At a turn table, you gently hold your favorite record, position the needle, and read the lyrics. The process helps keep you present, actively engaging with music you care about. Vinyl also limits distraction: record players are generally screenless, and using one calls for a wider range of physical movement. 

A 2022 psychology study entitled, “Vinyl as Fine Wine: The Role of Expectation on the Perception of Music Format,” found that participants enjoyed music more simply based on being told they were listening to vinyl. They concluded that “if a person believes that vinyl sounds better, the listening experience will be better, regardless of sound quality.” The same expectation around vinyl as dedicated listening time could also color how we respond to records.

Musical short-changing by fake artists or passivity-inducing mechanisms like bot-curated playlists is not the consumer’s fault, nor something that can be resolved simply by spending more.
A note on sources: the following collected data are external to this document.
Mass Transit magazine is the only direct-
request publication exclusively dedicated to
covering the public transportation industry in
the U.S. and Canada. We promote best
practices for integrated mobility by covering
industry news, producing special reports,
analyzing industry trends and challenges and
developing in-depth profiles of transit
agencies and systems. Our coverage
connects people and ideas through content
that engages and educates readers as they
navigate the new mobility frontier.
In Marx’s Theory of Alienation, István Mészáros wrote “Ethical consumerism can cement people’s identities as passive consumers rather than active citizens. Life is about more than just retail and we must not allow all major functions of society to be subordinated to the task of shopping.” So, it’s more than just shopping that makes for active listening.

Considering vinyl as the only way to be a more active listener oversimplifies reality. We’re not at the point of operating physical defiance through vinyl like the so-called “bones” or “ribs” in the USSR, where banned music was pressed on discarded x-rays. But physical media does hold history and data. Expectation and the physical mechanics of interacting with music shape how we engage with music.

Assigning vinyl as active and digital as passive is a hall of mirrors and contradictions. You can listen mindlessly to a record just as easily as to a Spotify stock playlist. Some tools nonetheless are designed to push us toward passivity. Ultimately, the listener decides how to engage. Conscious attention and reflection makes listening particularly meaningful.